* **Exercise instructions**
A - List every variable that receives a value in the code lines of the hexagon grid thread.
B - Pick up the hexagon grid thread after its last sentence and keep writing it.

[[ Selected text, beginning ]]

I'm trying to draw an infinite field of tangent hexagons, and am having trouble determining the centers in the series, as you can see from my current result
Not sure how to format my formulas since it's code, I'll do my best:
oddColumn = (column % 2) - 1
offsetY = oddColumn * radius
centerX = diameter * column
centerY = diameter * row + offsetY
So as you can see, I'm currently offsetting the Y position by the radius for oddColumns, but that leads to the hexagons being horizontally detached.
I need to calculate the corresponding 'offsetX' for odd columns (which should be negative to draw the rectangles closer to the previous columns) but don't know a formula for this.
I think the change that you want is best accomplished by making the horizontal positions $\frac{\sqrt 3}2$ diameters apart. The code might be ...
They should fit nicely once you do that.

[[ Selected text, end ]]
[[ Supplied material, beginning ]]

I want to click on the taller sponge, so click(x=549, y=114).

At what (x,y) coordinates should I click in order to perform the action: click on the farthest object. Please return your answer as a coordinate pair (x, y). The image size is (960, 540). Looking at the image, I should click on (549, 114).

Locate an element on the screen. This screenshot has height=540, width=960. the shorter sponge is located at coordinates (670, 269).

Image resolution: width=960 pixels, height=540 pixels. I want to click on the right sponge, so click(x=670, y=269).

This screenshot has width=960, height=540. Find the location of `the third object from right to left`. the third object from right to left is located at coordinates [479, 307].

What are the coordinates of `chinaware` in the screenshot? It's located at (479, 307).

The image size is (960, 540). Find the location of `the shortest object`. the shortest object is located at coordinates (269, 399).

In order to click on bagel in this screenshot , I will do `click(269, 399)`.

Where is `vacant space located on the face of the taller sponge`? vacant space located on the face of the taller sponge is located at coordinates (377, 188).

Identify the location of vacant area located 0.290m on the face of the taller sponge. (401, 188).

[[ Supplied material, end ]]

* **Exercise results**
A - oddColumn, offsetY, centerX, centerY

B -
**** EDIT
Label the vertices of a regular hexagon A through F starting at the top and proceeding clockwise.
The vertical height of the hexagon will be the distance between diametrically opposite points A and D.
The horizontal width of the hexagon will be the distance between the non diametrically opposite points F and B.
Consider the triangle FAB, since this is a regular hexagon... $$|FA=|AB| = r $$ and these two sides meet at an angle of 120 degrees.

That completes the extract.